Currency markets are settling into new trading ranges after the Bank of Japan defied pressure to change its policy settings, and ahead of data that could shed light on the strength of underlying consumer demand in the world’s largest economy. The greenback is slightly weaker on the day, and is down more than 10 percent from its late-September highs.
The yen dropped almost 2 percent last night after the Bank of Japan said it would leave its yield curve control policy unchanged, surprising a small contingent of market participants who were betting on another increase in the target band. Policymakers also kept the benchmark lending rate at -0.1 percent, and published updated economic forecasts showing that they expect inflation to average 1.8 percent in the fiscal year beginning in March, up from the 1.6 percent previously estimated. The currency’s losses could prove short-lived however – most observers think bond markets will soon go back to attacking the yield cap, putting renewed lift under the exchange rate.
The pound jumped against both the dollar and euro as the latest inflation report boosted expectations for another 50 basis point hike at the Bank of England’s February meeting. Consumer prices rose 10.5 percent in December from a year earlier, down from 10.7 percent in the prior month.
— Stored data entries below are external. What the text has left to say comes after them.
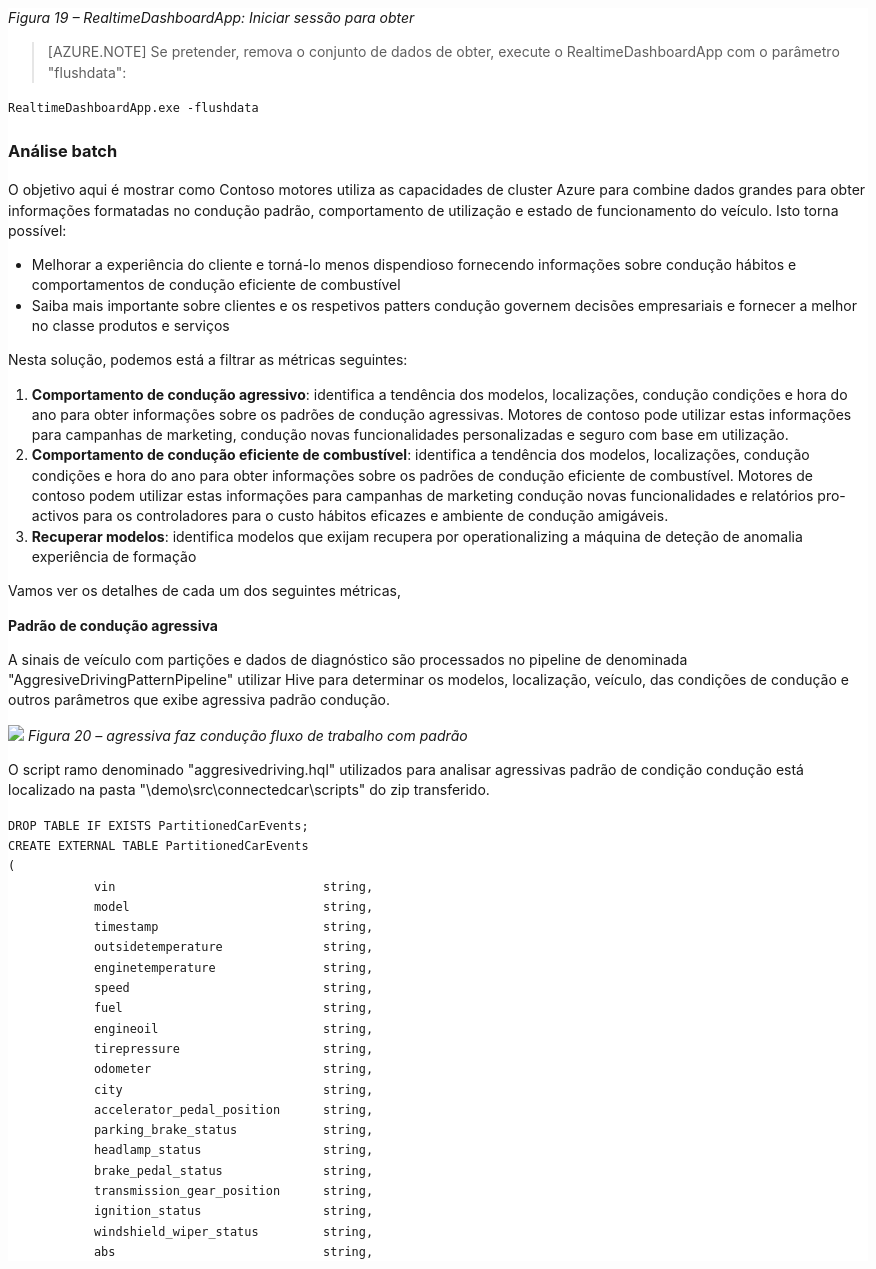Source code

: *Figura 19 – RealtimeDashboardApp: Iniciar sessão para obter*

>[AZURE.NOTE] Se pretender, remova o conjunto de dados de obter, execute o RealtimeDashboardApp com o parâmetro "flushdata": 

    RealtimeDashboardApp.exe -flushdata

### <a name="batch-analysis"></a>Análise batch

O objetivo aqui é mostrar como Contoso motores utiliza as capacidades de cluster Azure para combine dados grandes para obter informações formatadas no condução padrão, comportamento de utilização e estado de funcionamento do veículo. Isto torna possível:

- Melhorar a experiência do cliente e torná-lo menos dispendioso fornecendo informações sobre condução hábitos e comportamentos de condução eficiente de combustível
- Saiba mais importante sobre clientes e os respetivos patters condução governem decisões empresariais e fornecer a melhor no classe produtos e serviços

Nesta solução, podemos está a filtrar as métricas seguintes:

1.  **Comportamento de condução agressivo**: identifica a tendência dos modelos, localizações, condução condições e hora do ano para obter informações sobre os padrões de condução agressivas. Motores de contoso pode utilizar estas informações para campanhas de marketing, condução novas funcionalidades personalizadas e seguro com base em utilização.
2.  **Comportamento de condução eficiente de combustível**: identifica a tendência dos modelos, localizações, condução condições e hora do ano para obter informações sobre os padrões de condução eficiente de combustível. Motores de contoso podem utilizar estas informações para campanhas de marketing condução novas funcionalidades e relatórios pro-activos para os controladores para o custo hábitos eficazes e ambiente de condução amigáveis. 
3.  **Recuperar modelos**: identifica modelos que exijam recupera por operationalizing a máquina de deteção de anomalia experiência de formação

Vamos ver os detalhes de cada um dos seguintes métricas,


**Padrão de condução agressiva**

A sinais de veículo com partições e dados de diagnóstico são processados no pipeline de denominada "AggresiveDrivingPatternPipeline" utilizar Hive para determinar os modelos, localização, veículo, das condições de condução e outros parâmetros que exibe agressiva padrão condução.

![](./media/cortana-analytics-playbook-vehicle-telemetry-deep-dive/fig20-vehicle-telematics-aggressive-driving-pattern.png) 
*Figura 20 – agressiva faz condução fluxo de trabalho com padrão*

O script ramo denominado "aggresivedriving.hql" utilizados para analisar agressivas padrão de condição condução está localizado na pasta "\demo\src\connectedcar\scripts" do zip transferido. 

    DROP TABLE IF EXISTS PartitionedCarEvents; 
    CREATE EXTERNAL TABLE PartitionedCarEvents
    (
                vin                             string,
                model                           string,
                timestamp                       string,
                outsidetemperature              string,
                enginetemperature               string,
                speed                           string,
                fuel                            string,
                engineoil                       string,
                tirepressure                    string,
                odometer                        string,
                city                            string,
                accelerator_pedal_position      string,
                parking_brake_status            string,
                headlamp_status                 string,
                brake_pedal_status              string,
                transmission_gear_position      string,
                ignition_status                 string,
                windshield_wiper_status         string,
                abs                             string,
But core inflation remained sticky at 6.3 percent year-over-year, adding to wage data from earlier in the week to suggest that underlying price pressures remain too hot for comfort.
Yesterday’s Canadian inflation print left markets unimpressed, doing very little to shift odds on a rate hike at next week’s Bank of Canada meeting – or raise the likelihood of moves farther out. Headline consumer prices climbed 6.3 percent in December from a year prior, and an average of the Bank’s preferred core measures fell to 5.15 percent, suggesting that pressures are gradually ebbing. With two-year US Treasuries yielding almost 65 basis points more than their Canadian equivalents, it is clear that markets expect the Federal Reserve to hike rates farther, and to then cut them by less than the Bank of Canada over the next two years.
Economists think US retail sales fell -0.9 percent in December, accelerating from November’s -0.3 percent month-over-month decline as gasoline prices fell. So-called “control group” receipts—which exclude auto dealers, gas stations, building materials, and office supplies—are seen slipping more modestly, down -0.3 percent.
Markets are looking for a -0.1-percent fall in producer prices and industrial production for December, with data set for release at 8:30 and 9:15, respectively. Business inventories – out at 10 am – are expected to rise 0.4 percent in November.
Federal Reserve speakers include Atlanta’s Bostic, Philadelphia’s Harker, Kansas City’s George, and Dallas’ Logan.